Here’s where I always think it should play the Jeopardy music. You know, the jingle they play during final Jeopardy. The game show?

DaDo-da-da-do-doo-doo. Do-dupe. Dupe. Dupe.

I’ll take “blood sugar terror,” for $200, Alex.

The machine beeped.


Now remember, A1C tests carry the sins of the past. Blood cells, once exposed to high glucose levels never recover. They carry the scars of their encounters with glucose molecules with them to their graves in the spleen at the end of their mosquito short lives: three months after they were made in your bone marrow.

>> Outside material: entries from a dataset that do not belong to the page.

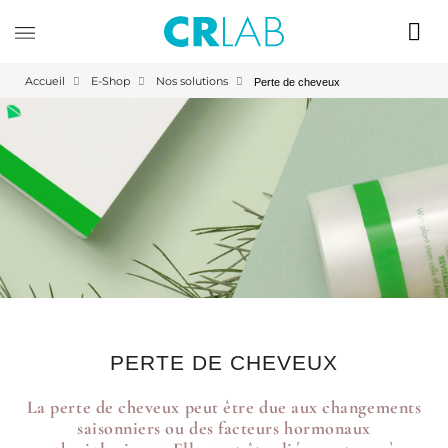
Accueil
E-Shop
Nos solutions
Perte de cheveux
PERTE DE CHEVEUX
La perte de cheveux peut être due aux changements
saisonniers ou des facteurs hormonaux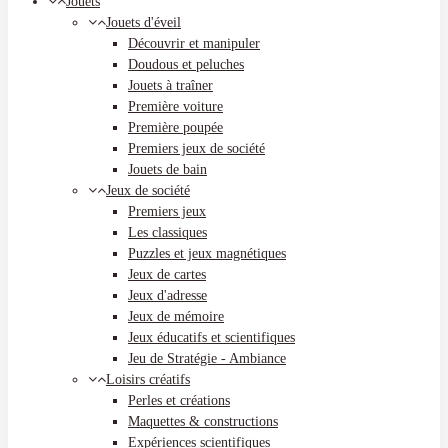
Jouets
Jouets d'éveil
Découvrir et manipuler
Doudous et peluches
Jouets à traîner
Première voiture
Première poupée
Premiers jeux de société
Jouets de bain
Jeux de société
Premiers jeux
Les classiques
Puzzles et jeux magnétiques
Jeux de cartes
Jeux d'adresse
Jeux de mémoire
Jeux éducatifs et scientifiques
Jeu de Stratégie - Ambiance
Loisirs créatifs
Perles et créations
Maquettes & constructions
Expériences scientifiques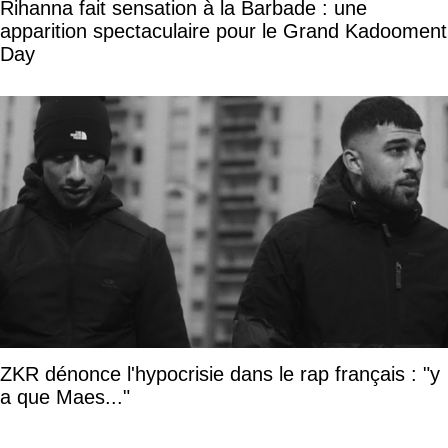
Rihanna fait sensation à la Barbade : une
apparition spectaculaire pour le Grand Kadooment
Day
ZKR dénonce l'hypocrisie dans le rap français : "y
a que Maes..."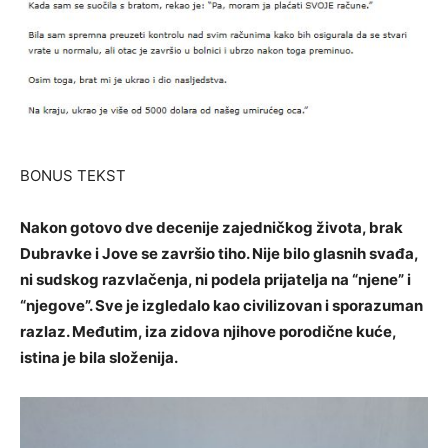
BONUS TEKST
Nakon gotovo dve decenije zajedničkog života, brak
Dubravke i Jove se završio tiho. Nije bilo glasnih svađa,
ni sudskog razvlačenja, ni podela prijatelja na “njene” i
“njegove”. Sve je izgledalo kao civilizovan i sporazuman
razlaz. Međutim, iza zidova njihove porodične kuće,
istina je bila složenija.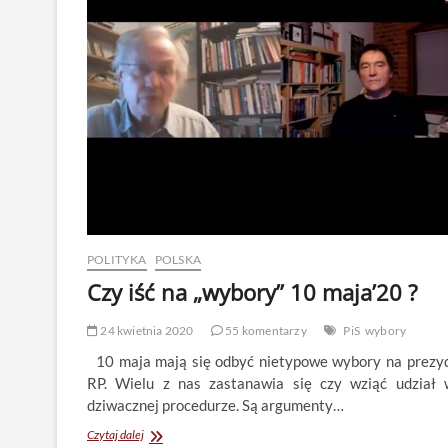
POLITYKA
POLSKA
Czy iść na „wybory” 10 maja’20 ?
24 kwietnia 2020
55 komentarzy
PiS
wybory
10 maja mają się odbyć nietypowe wybory na prezy
RP. Wielu z nas zastanawia się czy wziąć udział 
dziwacznej procedurze. Są argumenty…
Czy
Czytaj dalej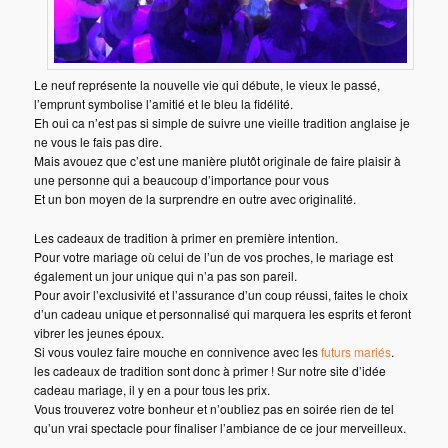
Le neuf représente la nouvelle vie qui débute, le vieux le passé,
l’emprunt symbolise l’amitié et le bleu la fidélité.
Eh oui ca n’est pas si simple de suivre une vieille tradition anglaise je
ne vous le fais pas dire.
Mais avouez que c’est une manière plutôt originale de faire plaisir à
une personne qui a beaucoup d’importance pour vous
Et un bon moyen de la surprendre en outre avec originalité.
Les cadeaux de tradition à primer en première intention.
Pour votre mariage où celui de l’un de vos proches, le mariage est
également un jour unique qui n’a pas son pareil.
Pour avoir l’exclusivité et l’assurance d’un coup réussi, faites le choix
d’un cadeau unique et personnalisé qui marquera les esprits et feront
vibrer les jeunes époux.
Si vous voulez faire mouche en connivence avec les
futurs mariés
.
les cadeaux de tradition sont donc à primer ! Sur notre site d’idée
cadeau mariage, il y en a pour tous les prix.
Vous trouverez votre bonheur et n’oubliez pas en soirée rien de tel
qu’un vrai spectacle pour finaliser l’ambiance de ce jour merveilleux.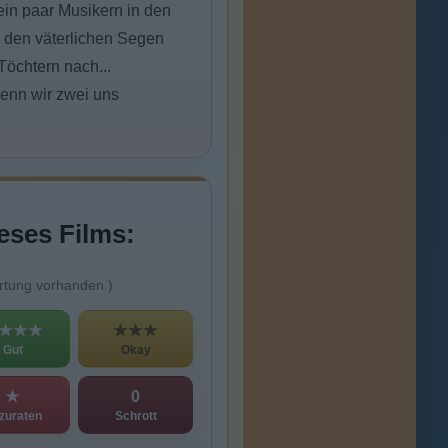
ein paar Musikern in den
e den väterlichen Segen
Töchtern nach...
"Wenn wir zwei uns
eses Films:
rtung vorhanden.)
★★★
★★★
Gut
Okay
★
0
zuraten
Schrott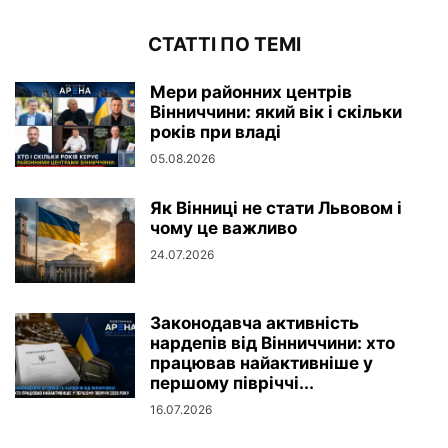
СТАТТІ ПО ТЕМІ
Мери районних центрів
Вінниччини: який вік і скільки
років при владі
05.08.2026
Як Вінниці не стати Львовом і
чому це важливо
24.07.2026
Законодавча активність
нардепів від Вінниччини: хто
працював найактивніше у
першому півріччі...
16.07.2026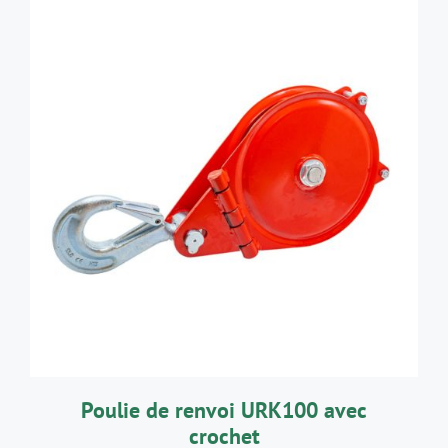
AJOUTER AU PANIER
/
DÉTAILS
Poulie de renvoi URK100 avec
crochet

Right now, as you sit reading me (I assume you are sitting, not driving), the oldest red blood cell in your body, the half blind one with the walker, is about three months old. Any test of blood will include brand new cells and old cells. This is why we do the A1C every three months: that’s how long it takes to turn over all the old cells and replace them with new ones. But if your blood sugar improves rapidly, your A1C will be higher than you expect, because of the legacy cells in the mix. Still, either you see improvement or you won’t. If your blood sugar is getting better, doing an “early” A1C will still give you a better number, if not one that’s a 100% accurate depiction of the state of your current blood sugar.

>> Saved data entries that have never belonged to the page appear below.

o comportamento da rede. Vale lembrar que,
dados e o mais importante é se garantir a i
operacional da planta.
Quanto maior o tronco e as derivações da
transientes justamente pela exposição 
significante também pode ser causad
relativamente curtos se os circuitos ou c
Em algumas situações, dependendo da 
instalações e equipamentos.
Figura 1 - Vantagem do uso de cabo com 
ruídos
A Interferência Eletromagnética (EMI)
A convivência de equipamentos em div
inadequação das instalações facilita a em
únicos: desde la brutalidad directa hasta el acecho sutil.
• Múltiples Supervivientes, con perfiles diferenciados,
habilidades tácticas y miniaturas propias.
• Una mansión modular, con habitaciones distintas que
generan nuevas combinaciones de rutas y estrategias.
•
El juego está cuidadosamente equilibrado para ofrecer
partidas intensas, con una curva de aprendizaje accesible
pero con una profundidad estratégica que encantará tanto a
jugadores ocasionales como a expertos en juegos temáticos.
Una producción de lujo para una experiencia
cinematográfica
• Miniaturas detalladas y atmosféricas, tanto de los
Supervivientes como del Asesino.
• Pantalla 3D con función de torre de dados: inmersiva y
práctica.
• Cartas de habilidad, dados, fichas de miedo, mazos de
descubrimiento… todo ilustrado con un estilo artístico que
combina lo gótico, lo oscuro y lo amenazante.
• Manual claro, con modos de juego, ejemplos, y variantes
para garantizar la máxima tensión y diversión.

A 7.0 means my average day-and-night blood sugar dropped to 154. It also means I can still be in the next Diabetics Gone Wild video. To be considered to be in-control, my A1C needs to be 6.9. At least as of today. This summer the guidelines are-a-changin.

Still, that’s a damn good drop for such a short time period. So when Revel wasn’t trying to kill me it was actually helping me be healthier.


I wish for fuck’s sake the geniuses at Med-T could figure out what the Sam Hell is wrong with the pinche pumps. If I had a smoking gun—ah, so it was Mrs. Peacock in the Kitchen, with the gun—maybe I could move forward with Revel with some confidence that she won’t stab me in the back. Again.

And again, and again, and again, and again.